[[ Provided records open ]]

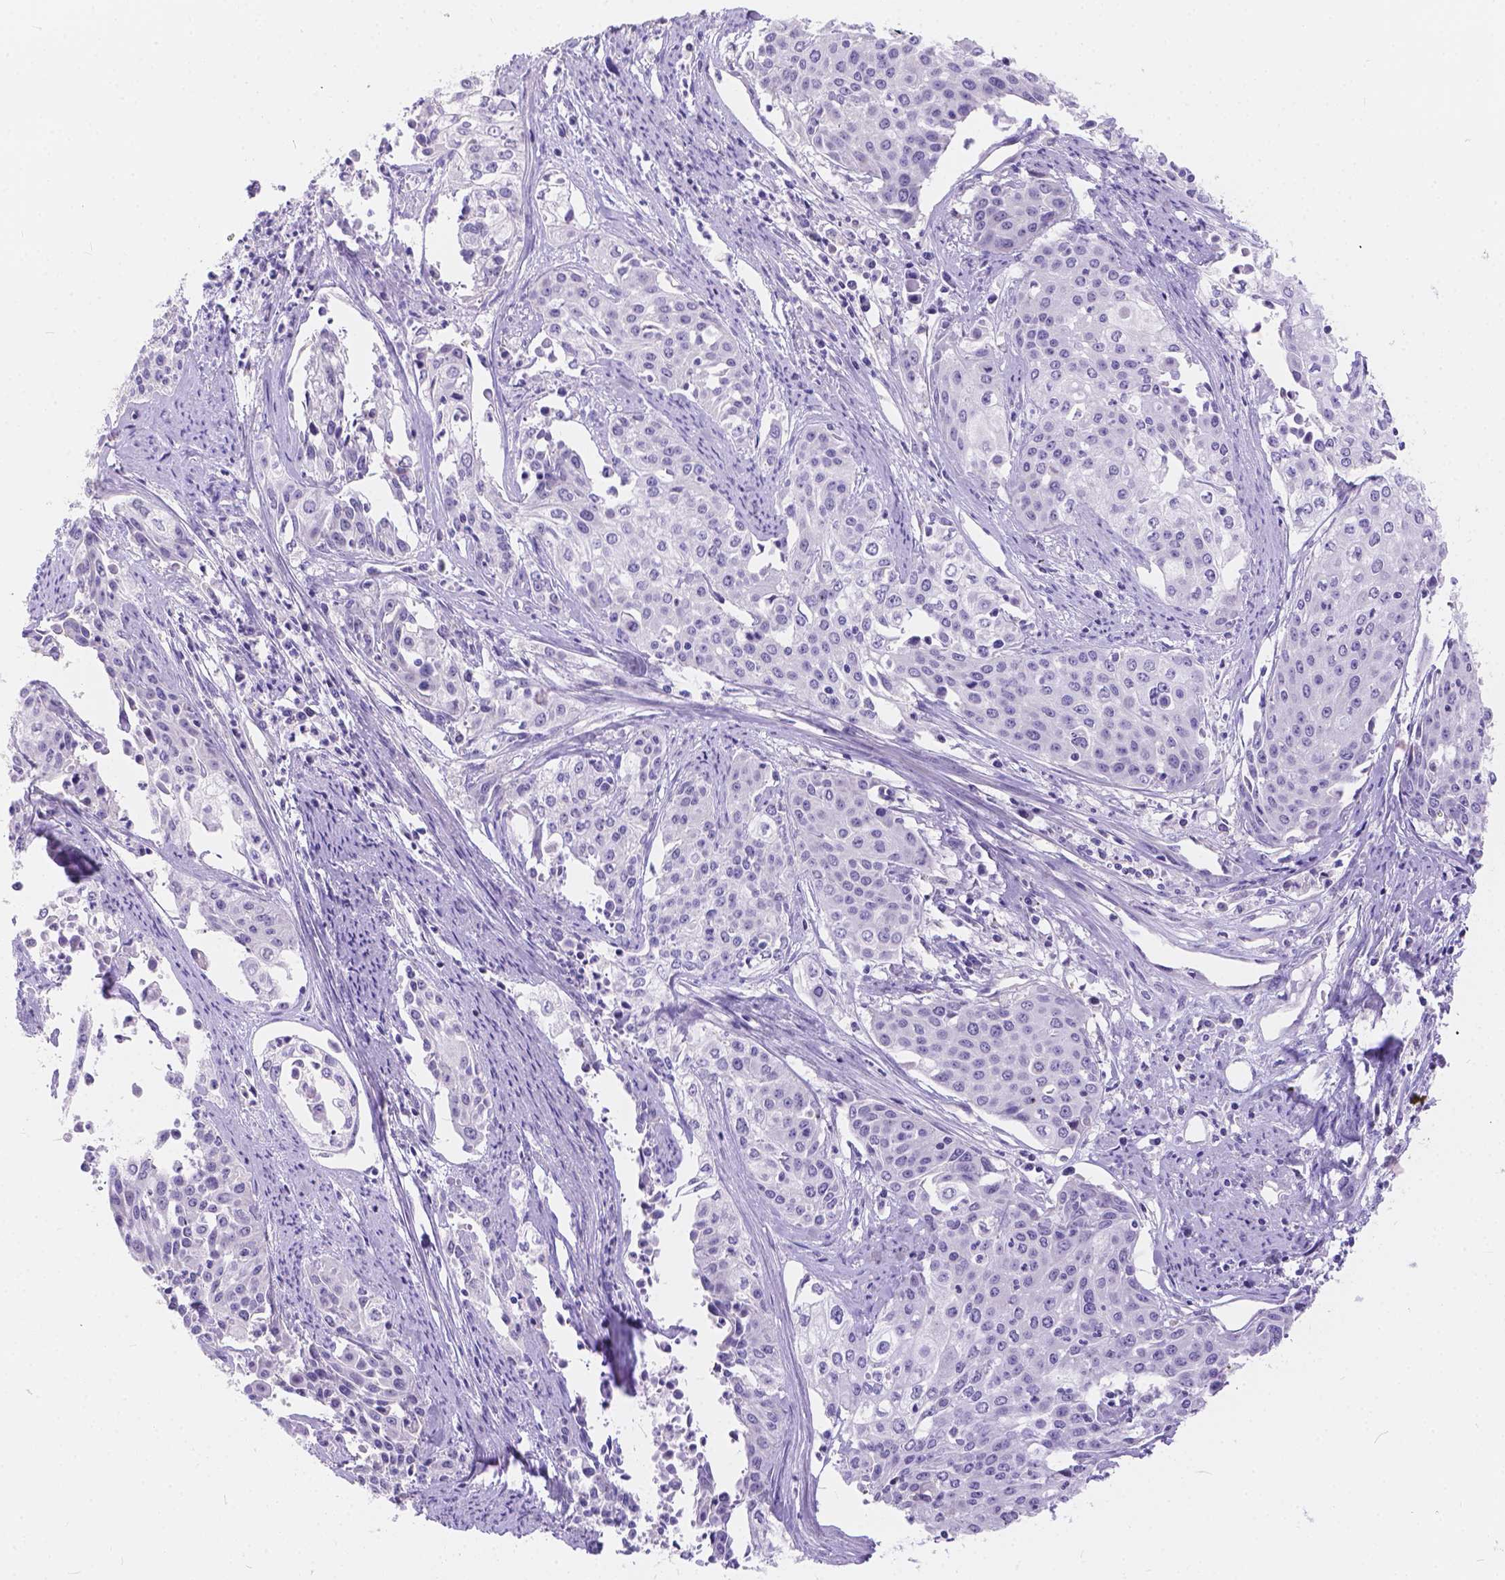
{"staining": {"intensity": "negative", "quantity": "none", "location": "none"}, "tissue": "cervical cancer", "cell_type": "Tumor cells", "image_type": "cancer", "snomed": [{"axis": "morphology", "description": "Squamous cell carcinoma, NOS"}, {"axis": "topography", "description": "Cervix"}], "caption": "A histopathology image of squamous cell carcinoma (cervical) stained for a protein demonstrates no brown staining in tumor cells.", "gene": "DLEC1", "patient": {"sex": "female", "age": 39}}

[[ Provided records closed ]]
[[ Provided records open ]]

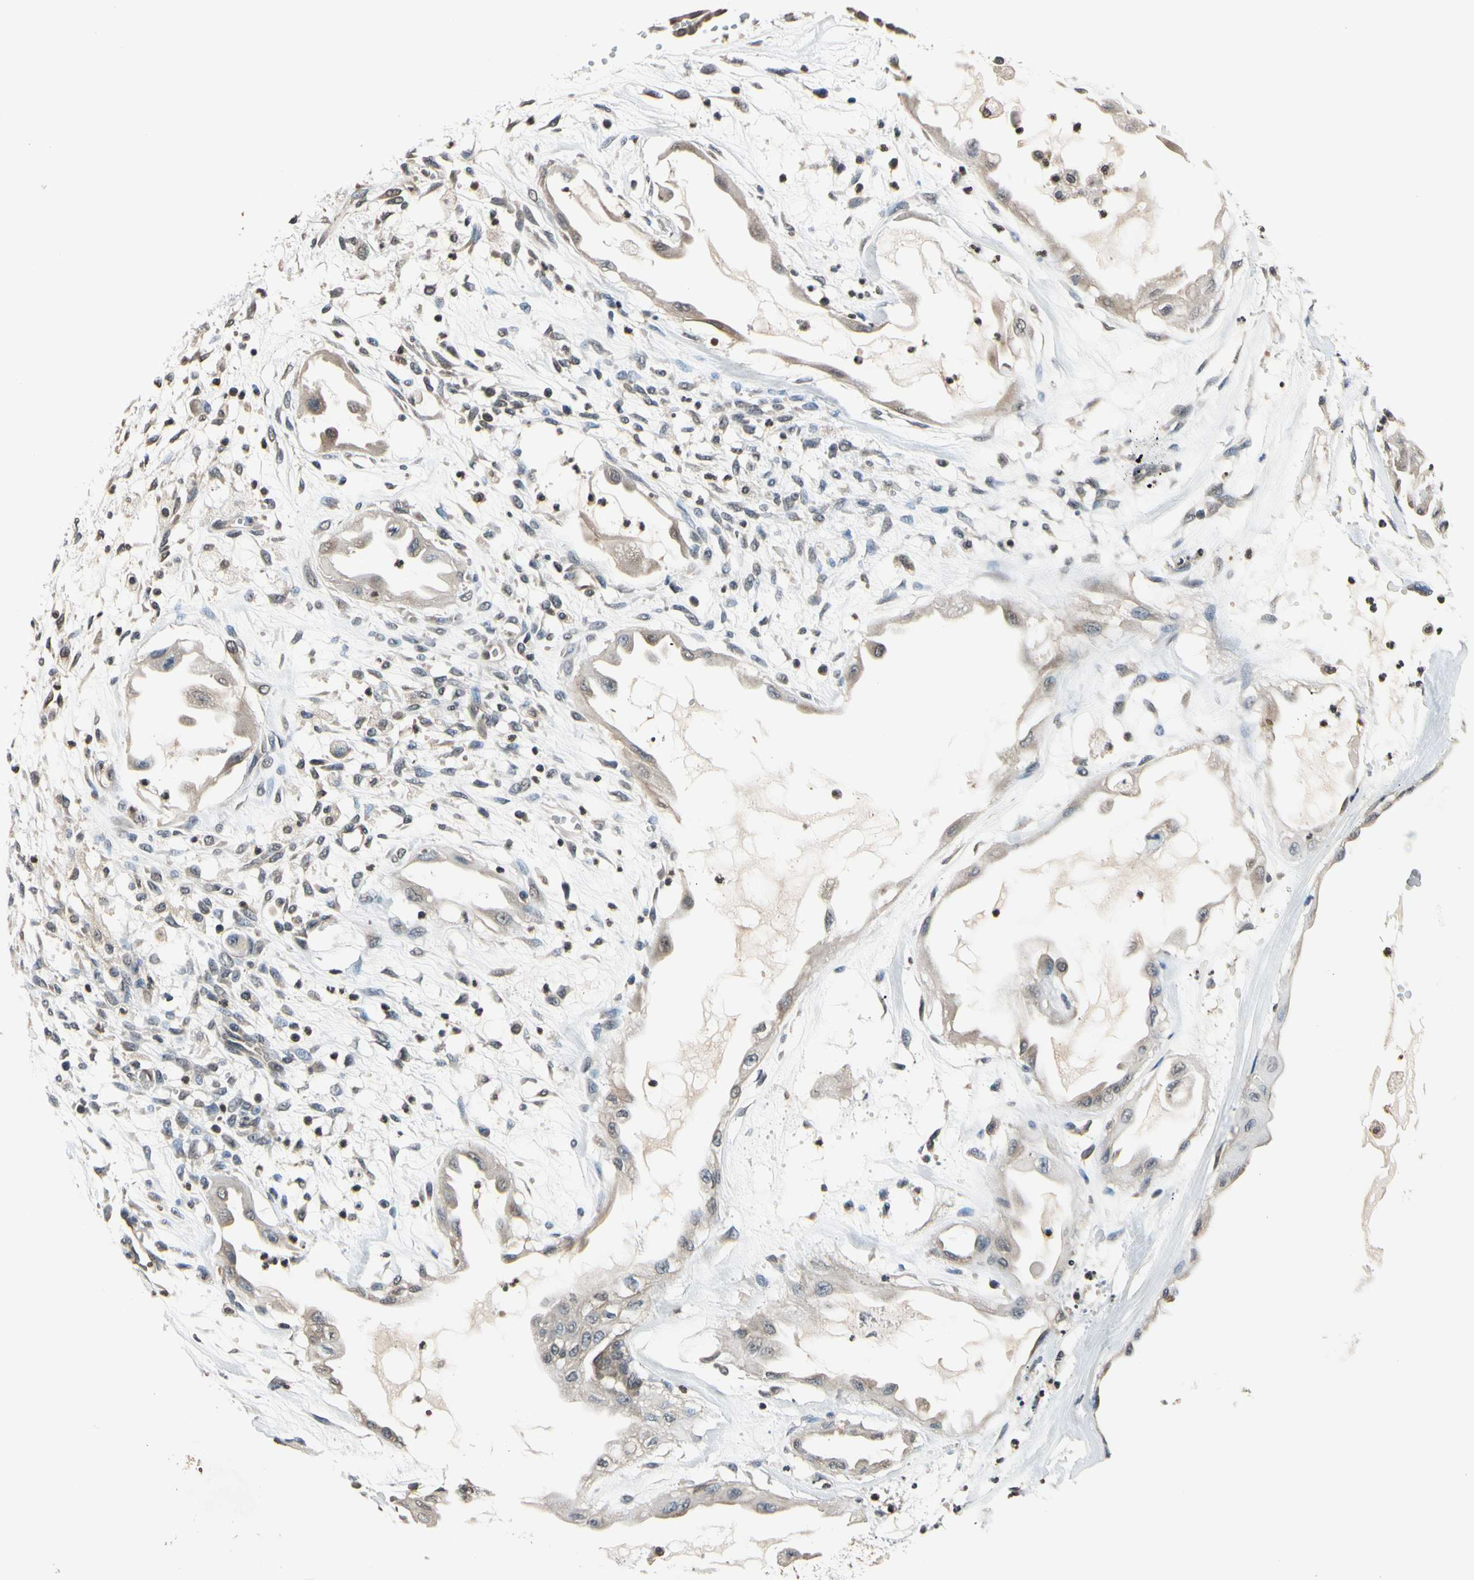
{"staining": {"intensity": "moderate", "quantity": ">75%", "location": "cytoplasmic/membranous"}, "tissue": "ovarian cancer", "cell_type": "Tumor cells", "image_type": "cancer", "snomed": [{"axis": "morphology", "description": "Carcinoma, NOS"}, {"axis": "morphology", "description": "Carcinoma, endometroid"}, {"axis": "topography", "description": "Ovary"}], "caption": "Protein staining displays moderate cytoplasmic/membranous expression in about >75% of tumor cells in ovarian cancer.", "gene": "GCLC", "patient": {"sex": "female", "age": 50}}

[[ Provided records closed ]]
[[ Provided records open ]]

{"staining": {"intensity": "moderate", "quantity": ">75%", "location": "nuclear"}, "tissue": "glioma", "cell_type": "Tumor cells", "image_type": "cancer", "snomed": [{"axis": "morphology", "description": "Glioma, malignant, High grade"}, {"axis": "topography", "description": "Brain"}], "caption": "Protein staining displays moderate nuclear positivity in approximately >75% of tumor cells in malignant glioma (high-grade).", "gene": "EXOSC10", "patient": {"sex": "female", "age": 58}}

[[ Provided records closed ]]

### Task objective
In the records above, find each line that mentions the word "moderate", and copy it.

### Response to this task
{"staining": {"intensity": "moderate", "quantity": ">75%", "location": "cytoplasmic/membranous"}, "tissue": "ovarian cancer", "cell_type": "Tumor cells", "image_type": "cancer", "snomed": [{"axis": "morphology", "description": "Carcinoma, NOS"}, {"axis": "morphology", "description": "Carcinoma, endometroid"}, {"axis": "topography", "description": "Ovary"}], "caption": "Protein staining displays moderate cytoplasmic/membranous expression in about >75% of tumor cells in ovarian cancer.", "gene": "GCLC", "patient": {"sex": "female", "age": 50}}
{"staining": {"intensity": "moderate", "quantity": ">75%", "location": "nuclear"}, "tissue": "glioma", "cell_type": "Tumor cells", "image_type": "cancer", "snomed": [{"axis": "morphology", "description": "Glioma, malignant, High grade"}, {"axis": "topography", "description": "Brain"}], "caption": "Protein staining displays moderate nuclear positivity in approximately >75% of tumor cells in malignant glioma (high-grade).", "gene": "EXOSC10", "patient": {"sex": "female", "age": 58}}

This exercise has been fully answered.